Stored data entries:
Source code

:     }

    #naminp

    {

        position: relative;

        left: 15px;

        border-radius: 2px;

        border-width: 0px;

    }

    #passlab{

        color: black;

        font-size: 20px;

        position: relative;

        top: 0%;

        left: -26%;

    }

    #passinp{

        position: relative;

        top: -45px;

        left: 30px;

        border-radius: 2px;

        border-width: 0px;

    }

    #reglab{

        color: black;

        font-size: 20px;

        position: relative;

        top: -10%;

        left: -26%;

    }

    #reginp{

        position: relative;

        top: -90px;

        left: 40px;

Your goal: Update the entries by replacing each occurrence of "relative" with "absolute" and keeping all other text the same.

Completed task:
Source code

:     }

    #naminp

    {

        position: absolute;

        left: 15px;

        border-radius: 2px;

        border-width: 0px;

    }

    #passlab{

        color: black;

        font-size: 20px;

        position: absolute;

        top: 0%;

        left: -26%;

    }

    #passinp{

        position: absolute;

        top: -45px;

        left: 30px;

        border-radius: 2px;

        border-width: 0px;

    }

    #reglab{

        color: black;

        font-size: 20px;

        position: absolute;

        top: -10%;

        left: -26%;

    }

    #reginp{

        position: absolute;

        top: -90px;

        left: 40px;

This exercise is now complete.